Demographically, his image among independent voters, the most critical swing group, is more negative now than it was when the primary battle began. He could be hurt among women. He is in trouble with Latinos, a growing part of the electorate that is tilting even more Democratic than it was four years ago. He is not as strong as he needs to be among working-class white voters, among whom President Obama has been consistently weak.
Geographically, the numbers from several key states have been discouraging for the former Massachusetts governor. Pre-primary polls in Ohio, Virginia and Michigan showed him running behind Obama by low double digits. Ohio is a must-win for the Republican nominee in the fall, and Virginia is a state the GOP is determined to take back from the president.
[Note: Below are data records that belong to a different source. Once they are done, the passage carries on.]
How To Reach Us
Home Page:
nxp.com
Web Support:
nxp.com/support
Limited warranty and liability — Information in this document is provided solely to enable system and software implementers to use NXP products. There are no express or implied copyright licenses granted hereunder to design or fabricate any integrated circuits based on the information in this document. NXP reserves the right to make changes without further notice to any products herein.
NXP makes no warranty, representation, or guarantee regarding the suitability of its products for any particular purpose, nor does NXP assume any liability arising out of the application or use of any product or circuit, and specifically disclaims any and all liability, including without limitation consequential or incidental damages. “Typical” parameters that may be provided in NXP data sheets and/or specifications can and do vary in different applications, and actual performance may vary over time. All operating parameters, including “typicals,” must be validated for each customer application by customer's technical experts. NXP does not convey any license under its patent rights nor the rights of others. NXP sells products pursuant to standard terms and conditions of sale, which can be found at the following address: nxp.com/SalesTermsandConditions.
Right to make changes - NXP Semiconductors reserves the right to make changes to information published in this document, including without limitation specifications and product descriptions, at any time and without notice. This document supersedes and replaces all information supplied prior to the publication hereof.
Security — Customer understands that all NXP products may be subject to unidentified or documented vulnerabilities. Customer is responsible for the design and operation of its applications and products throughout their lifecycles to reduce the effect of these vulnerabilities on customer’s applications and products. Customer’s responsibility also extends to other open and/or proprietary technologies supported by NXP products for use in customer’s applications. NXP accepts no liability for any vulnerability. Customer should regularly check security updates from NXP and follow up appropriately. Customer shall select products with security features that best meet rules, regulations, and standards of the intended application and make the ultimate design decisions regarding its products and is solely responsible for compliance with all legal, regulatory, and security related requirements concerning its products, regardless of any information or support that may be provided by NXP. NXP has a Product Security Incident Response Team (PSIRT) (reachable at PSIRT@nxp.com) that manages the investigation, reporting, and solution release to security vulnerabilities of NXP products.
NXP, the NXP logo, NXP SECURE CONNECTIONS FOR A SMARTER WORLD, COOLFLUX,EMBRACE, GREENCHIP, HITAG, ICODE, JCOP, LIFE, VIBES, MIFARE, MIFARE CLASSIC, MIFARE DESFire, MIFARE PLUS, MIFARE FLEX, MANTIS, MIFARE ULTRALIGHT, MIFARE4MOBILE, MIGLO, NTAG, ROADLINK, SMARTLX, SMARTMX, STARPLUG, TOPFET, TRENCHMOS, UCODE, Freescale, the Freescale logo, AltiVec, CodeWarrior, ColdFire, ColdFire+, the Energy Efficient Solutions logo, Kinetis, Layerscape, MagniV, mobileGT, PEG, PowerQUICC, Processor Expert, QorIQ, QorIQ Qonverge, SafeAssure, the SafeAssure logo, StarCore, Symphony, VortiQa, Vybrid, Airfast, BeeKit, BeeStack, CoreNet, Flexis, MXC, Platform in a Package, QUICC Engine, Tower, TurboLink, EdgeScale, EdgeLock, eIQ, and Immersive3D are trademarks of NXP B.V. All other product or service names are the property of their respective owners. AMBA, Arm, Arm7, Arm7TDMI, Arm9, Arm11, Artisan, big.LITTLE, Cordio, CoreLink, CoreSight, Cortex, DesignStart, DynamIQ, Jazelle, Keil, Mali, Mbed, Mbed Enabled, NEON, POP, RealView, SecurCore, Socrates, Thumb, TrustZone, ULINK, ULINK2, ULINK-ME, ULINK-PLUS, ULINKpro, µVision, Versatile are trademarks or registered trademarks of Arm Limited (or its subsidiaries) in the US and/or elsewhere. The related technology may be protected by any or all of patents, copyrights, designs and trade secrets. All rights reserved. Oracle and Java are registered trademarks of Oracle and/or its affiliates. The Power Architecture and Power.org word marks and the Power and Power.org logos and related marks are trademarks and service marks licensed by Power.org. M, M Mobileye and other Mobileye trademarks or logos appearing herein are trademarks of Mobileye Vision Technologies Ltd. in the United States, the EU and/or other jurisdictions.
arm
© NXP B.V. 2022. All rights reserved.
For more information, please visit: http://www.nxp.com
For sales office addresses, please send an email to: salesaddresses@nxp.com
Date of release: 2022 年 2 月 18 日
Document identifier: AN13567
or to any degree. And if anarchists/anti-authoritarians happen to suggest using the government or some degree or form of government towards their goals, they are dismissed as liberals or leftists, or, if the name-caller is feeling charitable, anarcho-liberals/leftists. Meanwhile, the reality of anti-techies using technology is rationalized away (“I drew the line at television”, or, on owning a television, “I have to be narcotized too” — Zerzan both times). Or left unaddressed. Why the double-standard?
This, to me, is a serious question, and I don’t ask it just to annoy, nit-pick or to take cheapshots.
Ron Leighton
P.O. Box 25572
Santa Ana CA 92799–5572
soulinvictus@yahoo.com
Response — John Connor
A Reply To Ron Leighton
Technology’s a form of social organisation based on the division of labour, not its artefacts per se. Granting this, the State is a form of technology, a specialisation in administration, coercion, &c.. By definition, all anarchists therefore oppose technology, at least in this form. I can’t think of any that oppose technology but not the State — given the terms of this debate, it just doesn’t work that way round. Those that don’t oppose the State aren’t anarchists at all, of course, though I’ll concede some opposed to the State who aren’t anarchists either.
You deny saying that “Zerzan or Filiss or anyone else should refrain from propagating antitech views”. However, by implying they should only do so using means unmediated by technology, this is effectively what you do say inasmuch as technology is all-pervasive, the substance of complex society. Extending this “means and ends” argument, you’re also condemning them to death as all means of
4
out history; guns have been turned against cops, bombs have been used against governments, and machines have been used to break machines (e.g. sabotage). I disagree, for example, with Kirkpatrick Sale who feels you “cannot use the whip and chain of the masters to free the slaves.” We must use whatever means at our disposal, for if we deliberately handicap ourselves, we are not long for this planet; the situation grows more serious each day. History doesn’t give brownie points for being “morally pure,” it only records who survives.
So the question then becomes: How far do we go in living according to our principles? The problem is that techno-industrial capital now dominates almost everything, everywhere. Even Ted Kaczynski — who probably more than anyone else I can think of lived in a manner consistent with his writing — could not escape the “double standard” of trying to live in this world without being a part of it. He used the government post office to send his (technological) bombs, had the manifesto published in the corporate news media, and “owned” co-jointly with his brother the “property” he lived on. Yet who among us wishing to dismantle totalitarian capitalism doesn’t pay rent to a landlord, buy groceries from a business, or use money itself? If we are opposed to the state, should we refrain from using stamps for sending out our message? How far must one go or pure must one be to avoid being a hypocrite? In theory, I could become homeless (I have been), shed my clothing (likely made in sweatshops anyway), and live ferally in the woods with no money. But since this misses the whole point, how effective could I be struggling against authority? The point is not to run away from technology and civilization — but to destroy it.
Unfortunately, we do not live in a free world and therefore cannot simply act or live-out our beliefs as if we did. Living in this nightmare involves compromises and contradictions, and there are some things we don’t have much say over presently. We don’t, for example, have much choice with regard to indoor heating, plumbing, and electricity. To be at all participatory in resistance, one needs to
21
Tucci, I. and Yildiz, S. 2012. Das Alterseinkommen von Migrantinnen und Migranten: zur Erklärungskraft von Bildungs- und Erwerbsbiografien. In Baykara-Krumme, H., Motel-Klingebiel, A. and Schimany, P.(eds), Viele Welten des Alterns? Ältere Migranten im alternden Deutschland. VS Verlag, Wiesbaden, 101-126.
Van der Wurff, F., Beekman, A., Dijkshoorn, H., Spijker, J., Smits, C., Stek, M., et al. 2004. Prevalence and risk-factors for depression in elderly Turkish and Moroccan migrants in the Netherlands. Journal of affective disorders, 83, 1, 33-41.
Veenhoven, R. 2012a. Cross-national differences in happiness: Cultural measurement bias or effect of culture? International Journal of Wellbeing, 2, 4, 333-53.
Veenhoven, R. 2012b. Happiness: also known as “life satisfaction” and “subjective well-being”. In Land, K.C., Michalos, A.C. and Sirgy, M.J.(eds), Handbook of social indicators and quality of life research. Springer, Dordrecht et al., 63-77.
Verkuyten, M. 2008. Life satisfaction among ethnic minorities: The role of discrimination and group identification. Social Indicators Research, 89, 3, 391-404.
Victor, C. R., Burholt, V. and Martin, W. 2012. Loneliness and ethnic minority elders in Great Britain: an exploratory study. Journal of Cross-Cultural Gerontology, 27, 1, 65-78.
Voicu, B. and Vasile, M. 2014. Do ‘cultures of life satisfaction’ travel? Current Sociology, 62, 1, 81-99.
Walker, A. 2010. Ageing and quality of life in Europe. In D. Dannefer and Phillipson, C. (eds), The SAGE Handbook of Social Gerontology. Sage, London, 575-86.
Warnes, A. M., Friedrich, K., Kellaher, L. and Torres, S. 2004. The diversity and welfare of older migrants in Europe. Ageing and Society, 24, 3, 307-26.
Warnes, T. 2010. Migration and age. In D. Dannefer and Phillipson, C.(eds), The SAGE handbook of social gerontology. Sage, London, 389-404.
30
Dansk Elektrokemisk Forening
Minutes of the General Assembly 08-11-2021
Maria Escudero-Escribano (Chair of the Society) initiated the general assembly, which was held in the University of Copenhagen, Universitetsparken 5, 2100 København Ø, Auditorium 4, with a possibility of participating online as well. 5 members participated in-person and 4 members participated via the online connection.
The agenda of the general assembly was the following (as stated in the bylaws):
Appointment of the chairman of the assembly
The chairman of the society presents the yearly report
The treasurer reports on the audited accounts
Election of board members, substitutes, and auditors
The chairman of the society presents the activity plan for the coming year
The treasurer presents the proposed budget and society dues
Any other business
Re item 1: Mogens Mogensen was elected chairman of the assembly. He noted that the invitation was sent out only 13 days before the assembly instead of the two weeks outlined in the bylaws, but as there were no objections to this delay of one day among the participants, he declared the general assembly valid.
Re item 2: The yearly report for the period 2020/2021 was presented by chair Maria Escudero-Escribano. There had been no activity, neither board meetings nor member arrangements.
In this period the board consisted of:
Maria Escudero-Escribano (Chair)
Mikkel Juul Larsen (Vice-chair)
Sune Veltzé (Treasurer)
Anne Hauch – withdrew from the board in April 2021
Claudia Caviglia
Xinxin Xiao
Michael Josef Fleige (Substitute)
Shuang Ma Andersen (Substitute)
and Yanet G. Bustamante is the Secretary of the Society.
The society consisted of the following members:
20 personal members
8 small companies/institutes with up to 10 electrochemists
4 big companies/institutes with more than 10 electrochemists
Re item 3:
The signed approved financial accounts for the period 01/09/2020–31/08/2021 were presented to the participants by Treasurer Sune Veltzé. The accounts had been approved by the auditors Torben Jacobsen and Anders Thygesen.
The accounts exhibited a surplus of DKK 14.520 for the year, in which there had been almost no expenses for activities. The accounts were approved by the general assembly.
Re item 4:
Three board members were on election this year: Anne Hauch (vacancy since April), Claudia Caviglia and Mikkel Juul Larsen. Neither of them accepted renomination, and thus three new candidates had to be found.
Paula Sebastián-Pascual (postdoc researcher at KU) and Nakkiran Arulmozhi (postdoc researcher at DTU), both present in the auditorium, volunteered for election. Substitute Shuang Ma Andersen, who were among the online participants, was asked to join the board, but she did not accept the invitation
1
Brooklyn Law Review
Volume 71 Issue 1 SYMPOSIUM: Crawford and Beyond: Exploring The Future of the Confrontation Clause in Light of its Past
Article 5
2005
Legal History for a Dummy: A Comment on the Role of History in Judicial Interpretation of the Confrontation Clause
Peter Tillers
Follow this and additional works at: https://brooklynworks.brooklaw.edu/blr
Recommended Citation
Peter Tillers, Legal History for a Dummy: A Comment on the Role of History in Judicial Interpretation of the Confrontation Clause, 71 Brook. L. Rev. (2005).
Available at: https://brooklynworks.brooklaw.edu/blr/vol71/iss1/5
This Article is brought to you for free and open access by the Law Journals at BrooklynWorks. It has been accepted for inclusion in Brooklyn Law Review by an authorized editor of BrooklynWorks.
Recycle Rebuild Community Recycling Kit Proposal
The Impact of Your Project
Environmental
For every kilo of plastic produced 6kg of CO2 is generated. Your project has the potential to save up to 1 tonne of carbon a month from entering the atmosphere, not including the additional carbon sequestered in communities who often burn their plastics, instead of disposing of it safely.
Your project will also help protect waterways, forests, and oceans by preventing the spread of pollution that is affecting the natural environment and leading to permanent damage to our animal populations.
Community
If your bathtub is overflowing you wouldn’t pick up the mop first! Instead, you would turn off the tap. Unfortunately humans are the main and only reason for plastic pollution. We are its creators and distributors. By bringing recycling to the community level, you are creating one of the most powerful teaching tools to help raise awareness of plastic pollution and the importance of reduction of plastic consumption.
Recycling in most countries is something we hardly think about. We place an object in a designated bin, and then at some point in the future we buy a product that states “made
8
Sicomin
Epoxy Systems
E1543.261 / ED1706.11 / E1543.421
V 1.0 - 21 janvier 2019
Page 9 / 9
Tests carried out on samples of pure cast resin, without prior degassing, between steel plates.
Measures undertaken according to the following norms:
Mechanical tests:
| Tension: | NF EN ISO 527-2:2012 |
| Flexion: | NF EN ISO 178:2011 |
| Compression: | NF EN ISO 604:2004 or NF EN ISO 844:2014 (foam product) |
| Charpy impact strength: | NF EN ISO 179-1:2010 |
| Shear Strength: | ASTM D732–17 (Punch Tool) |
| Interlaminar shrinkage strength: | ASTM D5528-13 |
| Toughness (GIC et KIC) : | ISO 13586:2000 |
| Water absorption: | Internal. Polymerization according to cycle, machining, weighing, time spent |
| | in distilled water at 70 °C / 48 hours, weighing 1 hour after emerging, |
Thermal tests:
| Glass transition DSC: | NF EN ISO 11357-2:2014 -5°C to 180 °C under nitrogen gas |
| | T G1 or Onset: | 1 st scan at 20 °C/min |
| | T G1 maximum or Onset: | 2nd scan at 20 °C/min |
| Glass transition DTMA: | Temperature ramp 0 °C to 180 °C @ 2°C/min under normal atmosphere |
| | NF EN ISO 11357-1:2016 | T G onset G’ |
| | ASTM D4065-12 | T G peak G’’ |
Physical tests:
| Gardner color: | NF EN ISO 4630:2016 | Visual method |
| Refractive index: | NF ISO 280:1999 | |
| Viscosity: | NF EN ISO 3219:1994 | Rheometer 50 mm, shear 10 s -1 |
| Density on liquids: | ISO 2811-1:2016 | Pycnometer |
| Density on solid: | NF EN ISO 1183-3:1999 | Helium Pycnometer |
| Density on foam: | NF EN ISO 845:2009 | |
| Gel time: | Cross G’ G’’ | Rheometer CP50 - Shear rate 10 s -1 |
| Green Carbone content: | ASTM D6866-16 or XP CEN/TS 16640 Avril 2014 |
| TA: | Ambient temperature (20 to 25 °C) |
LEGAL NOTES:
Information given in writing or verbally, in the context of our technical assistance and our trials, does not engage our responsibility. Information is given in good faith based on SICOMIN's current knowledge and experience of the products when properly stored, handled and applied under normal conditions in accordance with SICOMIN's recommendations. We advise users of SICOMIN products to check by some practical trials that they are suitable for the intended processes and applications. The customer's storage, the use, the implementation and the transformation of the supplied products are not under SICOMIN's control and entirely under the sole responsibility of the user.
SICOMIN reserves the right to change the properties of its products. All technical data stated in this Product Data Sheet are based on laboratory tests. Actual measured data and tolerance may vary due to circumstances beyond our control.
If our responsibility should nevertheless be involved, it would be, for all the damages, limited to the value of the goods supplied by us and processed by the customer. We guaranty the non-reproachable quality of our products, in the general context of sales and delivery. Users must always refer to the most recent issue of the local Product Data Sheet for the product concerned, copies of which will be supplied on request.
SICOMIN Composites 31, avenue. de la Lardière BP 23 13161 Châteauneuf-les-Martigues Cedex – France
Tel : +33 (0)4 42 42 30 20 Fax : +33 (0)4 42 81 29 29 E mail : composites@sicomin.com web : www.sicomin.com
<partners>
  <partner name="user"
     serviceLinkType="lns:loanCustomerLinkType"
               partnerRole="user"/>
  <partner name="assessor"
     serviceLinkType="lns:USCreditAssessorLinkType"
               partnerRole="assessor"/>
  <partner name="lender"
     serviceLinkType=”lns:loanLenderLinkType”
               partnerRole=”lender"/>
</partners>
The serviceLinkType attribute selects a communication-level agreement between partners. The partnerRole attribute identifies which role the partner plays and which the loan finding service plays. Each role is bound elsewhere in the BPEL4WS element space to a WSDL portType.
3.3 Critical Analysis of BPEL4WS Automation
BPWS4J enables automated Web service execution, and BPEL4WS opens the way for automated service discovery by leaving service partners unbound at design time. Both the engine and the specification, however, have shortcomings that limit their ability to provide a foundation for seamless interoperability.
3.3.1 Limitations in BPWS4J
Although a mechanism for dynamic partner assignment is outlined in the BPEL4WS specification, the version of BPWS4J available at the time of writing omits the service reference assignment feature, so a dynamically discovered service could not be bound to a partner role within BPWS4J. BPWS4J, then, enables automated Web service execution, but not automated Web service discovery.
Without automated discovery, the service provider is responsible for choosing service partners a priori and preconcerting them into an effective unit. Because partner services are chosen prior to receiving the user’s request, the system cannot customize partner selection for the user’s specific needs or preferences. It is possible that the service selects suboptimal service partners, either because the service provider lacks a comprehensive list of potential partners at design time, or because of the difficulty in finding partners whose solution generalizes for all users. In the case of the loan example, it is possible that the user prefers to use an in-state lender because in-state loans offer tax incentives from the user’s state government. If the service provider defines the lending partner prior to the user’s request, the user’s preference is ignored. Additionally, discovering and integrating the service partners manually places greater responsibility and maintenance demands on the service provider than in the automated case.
Republicans once thought Michigan would be a possible battleground, but at this point it isn’t.
Karl Rove, the GOP strategist who guided George W. Bush to his presidential victories, said it is far too early to know what effect the nomination fight will have on Romney’s fall prospects, should he become the nominee. “It’s way premature to say it’s dispositive” about the outcome of the general election, he said.
No one on either side is predicting anything but a close contest in November, given the state of the economy and the nation’s partisan divisions. Obama may look stronger in head-to-head matchups with his Republican rivals today than he did a few months ago, but vulnerabilities remain.
Republicans say the president’s weaknesses will appear more significant once their candidates stop pounding one another and focus the full force of the GOP machinery — including their super PACs — on the president. Romney’s allies think he ultimately will be strengthened by the nomination fight, saying his opponents have helped to make him a tougher campaigner and a better debater.
Romney has been squeezed between the demands of winning the nod of a party that is more conservative than it was four years ago and the realities of a general election in which winning the middle is crucial.
The more successful he has been at fending off his GOP rivals, and the longer he has had to fight to prove his conservative bona fides, the more conflicted he is about the need to woo the fall electorate.
“He’s sitting there thinking, ‘This will all dissipate when these other guys get off the stage and stop attacking me,’ ” Democratic pollster Mark Mellman said. “History suggests that’s not likely to happen. Once you reach a plateau, the negatives are hard to shake, absent some dramatic event.”